Beiträge zu Krankenversicherungen sind entsprechend der gesetzlichen Regelung in § 10 Abs. 1 Nummer 3 Buchstabe a des Einkommensteuergesetzes (EStG) als Sonderausgaben abziehbar, soweit diese Beiträge zu Erlangung eines der durch das VII. Sozialgesetzbuch bestimmten Sozialhilfe gleichen Versorgungsniveaus erforderlich sind und sofern auf die Leistungen ein Anspruch besteht. Daneben sind ausweislich der gesetzlichen Regelung auch Beiträge zur gesetzlichen Pflegeversicherung (soziale Pflegeversicherung und private Pflegeversicherung) ebenfalls als Sonderausgaben abzugsfähig.
Weitere Voraussetzung für den Sonderausgabenabzug solcher Beiträge ist insbesondere, dass sie an die im Gesetz genannten Versicherungsunternehmen, berufsständischen Versorgungseinrichtungen, Sozialversicherungsträger oder Anbieter im Sinne des § 80 EStG geleistet werden. Bei dieser Aufzählung handelt es sich um die sogenannten begünstigten Versorgungsträger bzw. Beitragsempfänger. Die Abzugsfähigkeit der Beitragsleistung an ein Versicherungsunternehmen setzt dabei außerdem voraus, dass das Versicherungsunternehmen entweder seinen Sitz oder seine Geschäftsleitung in einem Mitgliedstaat der Europäischen Union oder einem Vertragsstaat des Abkommens über den europäischen Wirtschaftsraum hat und das Versicherungsgeschäft im Inland betreiben darf oder ihm die Erlaubnis zum Geschäftsbetrieb im Inland erteilt ist. Darüber hinaus werden Beiträge nur berücksichtigt, wenn es sich um Beiträge an eine Einrichtung handelt, die eine anderweitige Absicherung im Krankheitsfall oder eine der Beihilfe oder freien Heilfürsorge vergleichbare Absicherung gewährt.

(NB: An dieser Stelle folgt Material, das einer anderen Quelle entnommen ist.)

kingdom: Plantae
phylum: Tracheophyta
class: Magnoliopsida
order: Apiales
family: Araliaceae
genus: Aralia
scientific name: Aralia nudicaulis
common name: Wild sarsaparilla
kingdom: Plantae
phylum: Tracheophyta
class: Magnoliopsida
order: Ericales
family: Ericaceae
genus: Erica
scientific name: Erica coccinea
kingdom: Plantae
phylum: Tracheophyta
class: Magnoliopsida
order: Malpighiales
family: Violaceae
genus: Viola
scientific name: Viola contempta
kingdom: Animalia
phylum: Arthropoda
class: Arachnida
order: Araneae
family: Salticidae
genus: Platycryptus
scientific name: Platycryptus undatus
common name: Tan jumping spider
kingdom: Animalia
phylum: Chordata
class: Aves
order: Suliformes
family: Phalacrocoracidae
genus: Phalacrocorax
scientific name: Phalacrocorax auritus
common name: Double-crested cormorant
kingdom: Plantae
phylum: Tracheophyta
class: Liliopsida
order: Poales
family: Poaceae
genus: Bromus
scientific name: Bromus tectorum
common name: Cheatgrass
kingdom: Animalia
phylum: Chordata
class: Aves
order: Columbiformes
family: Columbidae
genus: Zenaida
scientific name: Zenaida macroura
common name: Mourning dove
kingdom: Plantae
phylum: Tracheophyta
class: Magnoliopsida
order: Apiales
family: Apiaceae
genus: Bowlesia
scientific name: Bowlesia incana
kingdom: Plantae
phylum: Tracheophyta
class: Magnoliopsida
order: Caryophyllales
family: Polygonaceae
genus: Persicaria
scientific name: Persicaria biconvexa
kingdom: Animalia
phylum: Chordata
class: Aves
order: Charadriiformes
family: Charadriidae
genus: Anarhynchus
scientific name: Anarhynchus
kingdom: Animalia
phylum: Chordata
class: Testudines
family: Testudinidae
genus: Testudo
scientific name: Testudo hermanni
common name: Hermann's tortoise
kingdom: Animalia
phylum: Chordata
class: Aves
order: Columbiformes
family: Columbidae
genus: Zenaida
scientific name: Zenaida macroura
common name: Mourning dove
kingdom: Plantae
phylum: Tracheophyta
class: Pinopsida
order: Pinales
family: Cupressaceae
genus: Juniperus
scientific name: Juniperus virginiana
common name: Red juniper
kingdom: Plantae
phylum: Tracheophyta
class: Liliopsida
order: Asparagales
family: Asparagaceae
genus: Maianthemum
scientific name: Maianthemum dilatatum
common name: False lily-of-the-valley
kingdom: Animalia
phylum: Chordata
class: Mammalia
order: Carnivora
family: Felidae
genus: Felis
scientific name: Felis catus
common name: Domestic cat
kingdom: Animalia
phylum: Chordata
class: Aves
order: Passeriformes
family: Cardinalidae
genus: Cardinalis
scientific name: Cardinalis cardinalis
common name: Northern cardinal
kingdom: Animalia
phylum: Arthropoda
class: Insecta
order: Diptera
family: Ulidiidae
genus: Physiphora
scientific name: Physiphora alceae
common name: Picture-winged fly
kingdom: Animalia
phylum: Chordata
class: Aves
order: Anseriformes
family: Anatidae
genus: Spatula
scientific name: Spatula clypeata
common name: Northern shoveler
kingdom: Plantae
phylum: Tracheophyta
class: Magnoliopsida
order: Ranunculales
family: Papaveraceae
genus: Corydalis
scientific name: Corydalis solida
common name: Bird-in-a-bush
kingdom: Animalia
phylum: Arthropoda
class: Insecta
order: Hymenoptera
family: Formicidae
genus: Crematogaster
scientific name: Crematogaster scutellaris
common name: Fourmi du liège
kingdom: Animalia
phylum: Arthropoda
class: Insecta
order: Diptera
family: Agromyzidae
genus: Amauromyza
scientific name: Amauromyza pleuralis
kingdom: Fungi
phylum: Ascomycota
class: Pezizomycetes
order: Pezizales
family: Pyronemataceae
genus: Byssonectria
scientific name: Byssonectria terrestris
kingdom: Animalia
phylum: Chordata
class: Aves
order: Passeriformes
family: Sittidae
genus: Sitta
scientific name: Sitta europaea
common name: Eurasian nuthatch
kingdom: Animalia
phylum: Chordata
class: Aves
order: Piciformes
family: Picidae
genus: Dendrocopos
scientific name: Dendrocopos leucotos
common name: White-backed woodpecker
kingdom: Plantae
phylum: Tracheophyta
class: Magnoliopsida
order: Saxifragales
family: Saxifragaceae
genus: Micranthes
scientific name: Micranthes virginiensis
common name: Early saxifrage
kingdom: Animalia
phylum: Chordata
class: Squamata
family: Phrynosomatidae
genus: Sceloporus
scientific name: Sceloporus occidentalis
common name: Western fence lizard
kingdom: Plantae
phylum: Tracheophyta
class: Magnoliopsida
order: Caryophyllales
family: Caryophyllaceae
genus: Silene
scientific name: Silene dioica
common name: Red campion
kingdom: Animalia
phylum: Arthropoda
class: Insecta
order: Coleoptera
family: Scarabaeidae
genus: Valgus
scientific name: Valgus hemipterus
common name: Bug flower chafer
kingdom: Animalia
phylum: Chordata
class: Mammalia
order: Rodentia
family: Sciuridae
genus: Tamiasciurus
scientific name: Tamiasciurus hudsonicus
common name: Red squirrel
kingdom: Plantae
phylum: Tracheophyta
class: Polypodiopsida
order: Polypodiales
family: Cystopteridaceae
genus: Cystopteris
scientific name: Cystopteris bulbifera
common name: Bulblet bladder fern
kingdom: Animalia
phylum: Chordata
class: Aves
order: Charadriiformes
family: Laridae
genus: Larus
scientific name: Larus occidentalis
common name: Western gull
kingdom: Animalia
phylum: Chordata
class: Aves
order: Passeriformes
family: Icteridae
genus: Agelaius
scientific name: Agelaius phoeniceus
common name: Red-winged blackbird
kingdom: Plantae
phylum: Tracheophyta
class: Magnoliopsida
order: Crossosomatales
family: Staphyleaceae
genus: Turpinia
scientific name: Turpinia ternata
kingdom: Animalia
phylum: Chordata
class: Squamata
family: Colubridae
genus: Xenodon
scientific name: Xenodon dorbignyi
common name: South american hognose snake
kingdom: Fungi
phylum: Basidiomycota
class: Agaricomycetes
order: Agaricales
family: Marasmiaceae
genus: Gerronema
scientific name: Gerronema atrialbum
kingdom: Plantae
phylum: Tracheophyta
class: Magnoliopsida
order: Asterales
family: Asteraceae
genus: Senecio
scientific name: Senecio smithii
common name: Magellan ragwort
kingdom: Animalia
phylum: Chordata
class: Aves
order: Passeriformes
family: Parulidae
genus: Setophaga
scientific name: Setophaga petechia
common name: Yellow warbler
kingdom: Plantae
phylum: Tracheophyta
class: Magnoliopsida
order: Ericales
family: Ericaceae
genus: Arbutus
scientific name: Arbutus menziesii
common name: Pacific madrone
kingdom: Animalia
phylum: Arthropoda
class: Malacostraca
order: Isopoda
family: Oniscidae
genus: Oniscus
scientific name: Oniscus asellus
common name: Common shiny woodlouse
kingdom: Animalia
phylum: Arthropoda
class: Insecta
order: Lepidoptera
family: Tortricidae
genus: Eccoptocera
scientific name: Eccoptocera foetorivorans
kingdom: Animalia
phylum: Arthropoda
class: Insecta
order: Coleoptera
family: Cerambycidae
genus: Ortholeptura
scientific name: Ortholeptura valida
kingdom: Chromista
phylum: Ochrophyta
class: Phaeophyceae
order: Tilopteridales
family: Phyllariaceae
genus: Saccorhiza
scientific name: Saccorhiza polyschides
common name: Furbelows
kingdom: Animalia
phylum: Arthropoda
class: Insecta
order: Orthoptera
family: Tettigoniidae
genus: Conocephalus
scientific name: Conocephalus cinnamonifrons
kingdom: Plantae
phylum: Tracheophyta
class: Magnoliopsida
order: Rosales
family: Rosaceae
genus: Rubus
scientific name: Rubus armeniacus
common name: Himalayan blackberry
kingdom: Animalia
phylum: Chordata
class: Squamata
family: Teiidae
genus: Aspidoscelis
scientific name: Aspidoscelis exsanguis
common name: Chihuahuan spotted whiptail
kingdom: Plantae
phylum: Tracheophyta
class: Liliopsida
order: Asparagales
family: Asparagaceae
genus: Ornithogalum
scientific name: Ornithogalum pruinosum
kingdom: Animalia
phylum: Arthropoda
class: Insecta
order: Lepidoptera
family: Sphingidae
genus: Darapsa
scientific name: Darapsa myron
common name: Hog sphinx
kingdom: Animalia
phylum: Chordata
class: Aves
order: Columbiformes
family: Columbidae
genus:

Eine Solidargemeinschaft gehört nicht zu den vorgenannten Versorgungsträgern oder Beitragsempfängern. Selbst wenn sie als Versicherungsunternehmen anzusehen wäre, was im vorliegenden Fall schon nicht gegeben war, wäre Voraussetzung für einen Sonderausgabenabzug, dass sie das Versicherungsgeschäft im Inland betreiben darf oder ihr die Erlaubnis zum Geschäftsbetrieb im Inland erteilt ist. Versicherungsunternehmen bedürfen zum Geschäftsbetrieb der Erlaubnis der Aufsichtsbehörde. Da der Solidargemeinschaft im vorliegenden Streitfall weder eine solche Erlaubnis erteilt war noch die Voraussetzungen etwaiger Ausnahmetatbestände von der Erlaubnispflicht erfüllt waren, durfte sie das Versicherungsgeschäft im Inland nicht betreiben.
Auf Basis dieser Grundsätze kam das Finanzgericht Münster in seiner erstinstanzlichen Entscheidung vom 9.2.2022 unter dem Aktenzeichen 11 K 820/19 E zu dem Schluss, dass eine Solidargemeinschaft in der Rechtsform eines eingetragenen Vereins, deren Mitglieder sich gegenseitig eine umfassende Krankenversorgung zusichern, keine Einrichtung ist, die eine anderweitige Absicherung im Krankheitsfall entsprechend den Regelungen des SGB V gewährt und auf deren Leistungen ein Rechtsanspruch besteht. Wenn die Vereinssatzung keine ausdrücklichen Anspruchsgrundlagen für Leistungen vorsieht, wie es etwa das SGB V für die gesetzliche Krankenversicherung macht, besteht kein Leistungsanspruch, welcher Voraussetzung für die Abziehbarkeit der Beiträge an die Solidargemeinschaft als Sonderausgabe ist. Das erstinstanzliche Gericht hat daher den Sonderausgabenabzug nicht gewährt.
Unter dem Aktenzeichen X R 21/22 wird jedoch der Bundesfinanzhof das letzte Wort haben und klären, ob Beiträge an entsprechende Solidarvereine als Sonderausgabe steuermindernd Berücksichtigung finden dürfen.